Repeat exactly, and only, the lines of the entries below from the one with "Sell, Cash_Bal: 9497 -> 11500" through the one with "Sell, Cum_Profit: 3083 -> 1500", both ends included.

--- Input material ---

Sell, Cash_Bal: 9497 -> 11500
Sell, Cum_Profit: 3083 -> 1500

---
--- Input material ---

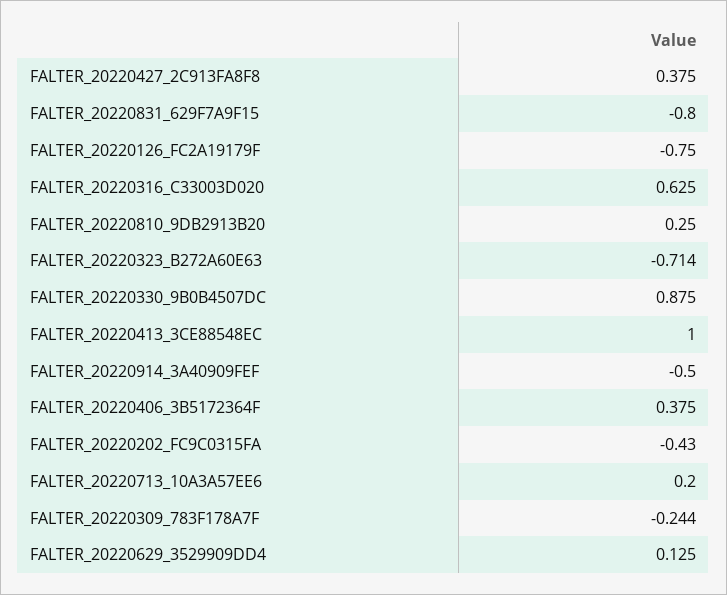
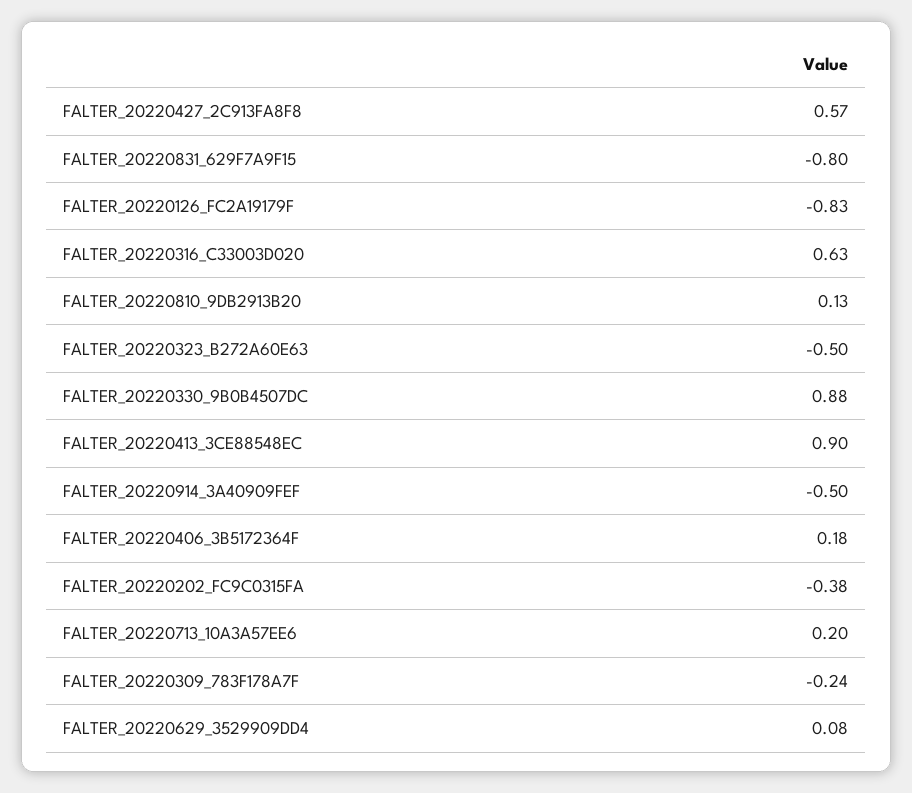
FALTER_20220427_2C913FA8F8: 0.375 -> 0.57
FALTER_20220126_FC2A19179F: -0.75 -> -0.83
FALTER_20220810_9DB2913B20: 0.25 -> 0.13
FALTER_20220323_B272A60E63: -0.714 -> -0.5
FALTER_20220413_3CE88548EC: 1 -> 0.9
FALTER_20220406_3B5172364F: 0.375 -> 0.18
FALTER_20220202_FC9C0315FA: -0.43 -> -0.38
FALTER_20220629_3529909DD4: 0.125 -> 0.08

---

Response to this exercise:
Sell, Cash_Bal: 9497 -> 11500
Sell, Cum_Profit: 3083 -> 1500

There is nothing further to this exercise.